Les orgues de Saint-Séverin

A propos de l’orgue de Saint-Séverin

LE PROJET DE 1959

Le grand orgue de Saint-Séverin, dans son état actuel (janvier 2025), est la réalisation exacte des vœux de Michel CHAPUIS, organiste emblématique du mouvement de redécouverte, dans la seconde moitié du XXᵉ siècle, de l'interprétation du répertoire classique français, à qui le Père AUMONT, prêtre attaché à la paroisse, avait demandé vers 1959 de diriger une restauration de l'instrument.

 

Michel CHAPUIS, ayant visité l'orgue dont on savait qu'il avait été installé sur la tribune actuelle en 1748 par le facteur Claude FERRAND (avec conservation vraisemblable du matériel d'instruments antérieurs) et ensuite radicalement modifié dans un goût romantique par les frères ABBEY en 1889, avait constaté qu’il contenait encore une proportion très importante de matériel du XVIIᵉ siècle ou plus ancien.

 

Se consacrant depuis longtemps à l’étude du répertoire pour orgue de ces périodes, notamment en France et en Allemagne, tant sur un plan musicologique avec l’étude de documents que sur un plan pratique avec l’expérience de la facture d’orgues et l’exécution sur instruments d’époques (participant ainsi à un mouvement qui montait alors en puissance parmi les musiciens pratiquant le répertoire ancien dans le monde entier, interprètes bientôt qualifiés de « baroqueux »), Michel CHAPUIS proposa une transformation visant la possibilité d’interpréter convenablement le répertoire des XVIIᵉ et XVIIIᵉ siècles. Il en disait  : « nous avons agrandi l'instrument pour en faire une synthèse d'orgue classique, pas seulement un orgue classique français, mais un instrument qui, par la disposition de ses pleins-jeux notamment, permet aussi l'exécution de la littérature allemande. C'est un peu une synthèse comme celle qui avait été réalisée naguère au XVIIIᵉ siècle, en Hollande, par Jean-Baptiste MOREAU, facteur français qui tenta lui aussi une fusion de l'orgue français et de l'orgue allemand. » (« Claude Duchesneau interroge Michel Chapuis », éditions Le Centurion, p. 113).
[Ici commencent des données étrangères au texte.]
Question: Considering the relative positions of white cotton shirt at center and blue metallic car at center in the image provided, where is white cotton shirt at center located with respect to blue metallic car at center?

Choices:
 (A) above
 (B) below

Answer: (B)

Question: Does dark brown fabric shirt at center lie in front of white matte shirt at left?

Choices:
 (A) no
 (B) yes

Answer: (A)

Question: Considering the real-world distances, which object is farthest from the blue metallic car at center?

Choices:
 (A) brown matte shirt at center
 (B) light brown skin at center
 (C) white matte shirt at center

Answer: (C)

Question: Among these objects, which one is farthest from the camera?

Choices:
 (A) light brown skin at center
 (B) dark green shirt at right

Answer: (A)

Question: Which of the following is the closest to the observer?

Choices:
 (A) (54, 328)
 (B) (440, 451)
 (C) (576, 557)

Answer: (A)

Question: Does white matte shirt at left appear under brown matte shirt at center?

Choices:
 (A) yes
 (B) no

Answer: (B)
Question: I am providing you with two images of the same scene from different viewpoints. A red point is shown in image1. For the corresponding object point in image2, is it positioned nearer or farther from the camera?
L’ESTHETIQUE DE L’ORGUE FRANCAIS DE LA FIN DE L’ERE ROMANTIQUE AUX ANNEES 1950

Depuis le milieu du 19e siècle, la facture instrumentale avait vu la création de l'orgue romantique puis symphonique qui s'inspirait du grand orchestre et dont quelques caractéristiques étaient notamment

  • la fusion des différents timbres permettant un crescendo continu aboutissant à une sonorité très puissante, le Grand chœur - évoluant plus tard vers le Tutti - (avec en France le rôle essentiel de la boîte expressive permettant des nuances et un crescendo faisant apparaître progressivement le timbre des anches au milieu de celui des fonds jusqu’à le faire dominer, les mixtures aidant à renforcer les dessus face à des basses d’anches plus puissantes), fusion permise par une alimentation en vent beaucoup plus généreuse qu'auparavant et des pressions plus élevées ;

  • divers procédés techniques visant à faire dominer les dessus dans les mélanges de jeux de fond de façon à faire entendre un chant soliste accompagné par une masse instrumentale ;

  • des moyens de transmission entre les claviers et les tuyaux (machine Barker ou autre) rendant le toucher aussi léger que celui d’un piano et favorisant un jeu legato en accord avec l'esthétique musicale de l’époque.

À cette esthétique avait succédé celle de l'orgue néoclassique des années 1920-1950 visant une synthèse entre l'orgue symphonique et un orgue classique plus imaginaire que sérieusement restitué (synthèse censée permettre de jouer tout le répertoire écrit jusqu'alors, mais s'accommodant par exemple fort bien d'une transmission électrique entre les claviers et les tuyaux).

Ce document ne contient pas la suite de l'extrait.